As oxidações do cicloexano foram conduzidas em balão de fundo redondo, imerso em banho de óleo, acoplado a um condensador de refluxo. Foram utilizados TBHP ou H₂O₂ como oxidante. Os produtos de reação foram analisados por cromatografia em fase gasosa com detecção por ionização em chama. A espectrometria de massas acoplada a cromatografia em fase gasosa foi utilizada para a identificação dos possíveis subprodutos formados durante a oxidação do cicloexano.

Os teores de 12,9% de carbono e 3,8% hidrogênio confirmam que o grupo metila está presente nos materiais finais.
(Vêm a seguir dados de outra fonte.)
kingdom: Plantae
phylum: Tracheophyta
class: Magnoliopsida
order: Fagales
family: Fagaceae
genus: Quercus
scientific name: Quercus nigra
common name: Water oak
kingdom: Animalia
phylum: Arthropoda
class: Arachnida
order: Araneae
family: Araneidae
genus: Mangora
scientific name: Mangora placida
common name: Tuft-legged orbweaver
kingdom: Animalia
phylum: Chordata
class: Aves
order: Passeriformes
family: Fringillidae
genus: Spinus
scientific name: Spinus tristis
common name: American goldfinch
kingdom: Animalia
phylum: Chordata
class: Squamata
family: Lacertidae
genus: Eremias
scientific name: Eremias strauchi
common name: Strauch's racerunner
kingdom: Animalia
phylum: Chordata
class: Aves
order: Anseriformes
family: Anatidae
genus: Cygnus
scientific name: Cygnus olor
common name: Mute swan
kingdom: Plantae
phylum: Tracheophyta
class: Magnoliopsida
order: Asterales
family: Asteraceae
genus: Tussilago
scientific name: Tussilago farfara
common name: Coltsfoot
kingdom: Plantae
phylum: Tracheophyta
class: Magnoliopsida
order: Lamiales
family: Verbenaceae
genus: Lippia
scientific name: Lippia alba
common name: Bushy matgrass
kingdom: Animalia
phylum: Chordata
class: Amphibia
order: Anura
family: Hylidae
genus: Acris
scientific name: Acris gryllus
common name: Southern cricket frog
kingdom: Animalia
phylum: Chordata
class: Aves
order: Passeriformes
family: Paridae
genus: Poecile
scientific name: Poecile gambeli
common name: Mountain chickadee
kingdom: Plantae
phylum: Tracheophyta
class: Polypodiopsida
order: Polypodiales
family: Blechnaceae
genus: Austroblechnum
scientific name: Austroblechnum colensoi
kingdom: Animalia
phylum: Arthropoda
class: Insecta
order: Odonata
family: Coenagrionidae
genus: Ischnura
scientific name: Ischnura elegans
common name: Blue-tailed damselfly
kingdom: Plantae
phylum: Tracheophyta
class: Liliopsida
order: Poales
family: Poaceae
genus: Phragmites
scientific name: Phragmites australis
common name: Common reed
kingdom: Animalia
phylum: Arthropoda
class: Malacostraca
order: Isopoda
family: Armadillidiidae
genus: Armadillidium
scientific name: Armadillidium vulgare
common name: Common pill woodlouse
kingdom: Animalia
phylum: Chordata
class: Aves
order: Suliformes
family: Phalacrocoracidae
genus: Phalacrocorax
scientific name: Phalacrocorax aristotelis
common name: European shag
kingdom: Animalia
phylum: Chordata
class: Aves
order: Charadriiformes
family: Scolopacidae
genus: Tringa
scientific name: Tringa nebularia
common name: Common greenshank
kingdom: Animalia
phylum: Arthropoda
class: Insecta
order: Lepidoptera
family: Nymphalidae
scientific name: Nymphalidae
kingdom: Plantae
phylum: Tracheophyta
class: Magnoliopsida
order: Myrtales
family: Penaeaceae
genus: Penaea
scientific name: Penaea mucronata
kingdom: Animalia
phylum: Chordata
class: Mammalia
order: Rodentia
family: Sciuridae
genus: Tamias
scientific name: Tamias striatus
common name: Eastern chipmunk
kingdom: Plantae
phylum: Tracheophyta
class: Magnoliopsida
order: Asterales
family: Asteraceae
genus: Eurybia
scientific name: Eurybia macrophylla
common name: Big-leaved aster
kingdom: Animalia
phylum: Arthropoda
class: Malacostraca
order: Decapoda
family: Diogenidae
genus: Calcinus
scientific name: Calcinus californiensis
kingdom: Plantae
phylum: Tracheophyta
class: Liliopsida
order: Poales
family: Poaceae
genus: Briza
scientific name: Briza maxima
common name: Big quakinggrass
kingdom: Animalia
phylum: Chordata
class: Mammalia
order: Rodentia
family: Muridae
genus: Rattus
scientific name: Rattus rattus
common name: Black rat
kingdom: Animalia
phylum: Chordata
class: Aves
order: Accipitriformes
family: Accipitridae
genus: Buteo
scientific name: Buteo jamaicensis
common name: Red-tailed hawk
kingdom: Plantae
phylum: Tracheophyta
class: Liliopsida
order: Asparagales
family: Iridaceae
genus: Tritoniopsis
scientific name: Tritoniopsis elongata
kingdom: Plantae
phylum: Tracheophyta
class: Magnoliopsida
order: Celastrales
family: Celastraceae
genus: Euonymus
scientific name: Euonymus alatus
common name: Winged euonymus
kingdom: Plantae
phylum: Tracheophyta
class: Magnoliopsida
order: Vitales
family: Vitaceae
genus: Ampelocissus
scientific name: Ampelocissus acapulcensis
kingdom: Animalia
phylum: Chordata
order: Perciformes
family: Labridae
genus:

Os valores de diâmetro de poro (0,85 nm), as isotermas de adsorção-dessorção (Tipo I) e as curvas de distribuição de tamanhos de poros confirmam que foram obtidos materiais microporosos, com uma distribuição estreita e monomodal de tamanhos de poros e com uma alta área específica.⁵ Os difratogramas de raios-X mostram que todos os óxidos são amorfos aos raios-X. A análise das curvas termogravimétricas mostra que até 130ºC ocorre a eliminação de água e álcool; os materiais que foram preparados usando uma razão molar de 4:1 CH₃Si(OC₂H₅)₃:Si(OC₂H₅)₄ não apresentam, após tratamento térmico, perda de massa nesta faixa de temperatura o que está de acordo com o caráter hidrofóbico esperado para estas amostras. Nos espectros de IV, as bandas a 2981-2978 cm^-1, atribuídas a n_-CH- são observada nas amostras; a banda a 960 cm^-1 aparece apenas como um pequeno ombro, a banda na região em torno de 800 cm^-1 provavelmente é resultado da sobreposição de duas bandas: uma a 796 cm^-1, devido à grupos Si-O e outra a 777 cm^-1, atribuída a deformação das ligações Si-C. Adicionalmente, a ligação Si-C é confirmada pela presença da banda a 1276 cm-¹ e mostra que esta não sofre hidrólise durante o processo sol-gel. O espectro UV-vis da amostra corresponde a íons Cr(III) em coordenação octaédrica distorcida.

Os materiais mostraram-se mais ativos para a oxidação do cicloexano usando TBHP em cicloexano e H₂O₂ como oxidante do que os materiais preparados utilizando Si(OC₂H₅)₄ como única fonte de silício, como mostrado na Tabela 1.

Tabela 1. Oxidação de cicloexano (15/2/2 (v/v/v) solvente, cicloexano, oxidante, 75ºC, 24h)

Os estudos de estabilidade dos materiais, através de experimentos de reutilização e lixiviação, mostraram, entretanto, que parte da atividade catalítica dos materiais modificados com grupos metila é devido à catálise homogênea do cromo lixiviado para o meio reacional. A análise do teor de metal antes e após uma reação mostra que 55% do metal é lixiviado do material. A reutilização do catalisador mostrou, após 5 ciclos, que a atividade diminui drasticamente sugerindo uma contínua lixiviação do metal.

Óxidos mistos hidrofóbicos foram obtidos porém, apesar de serem ativos e seletivos na oxidação do cicloexano, estes materiais não são estáveis nas condições de reação. Estudos estão sendo realizados para melhorar a estabilidade destes catalisadores.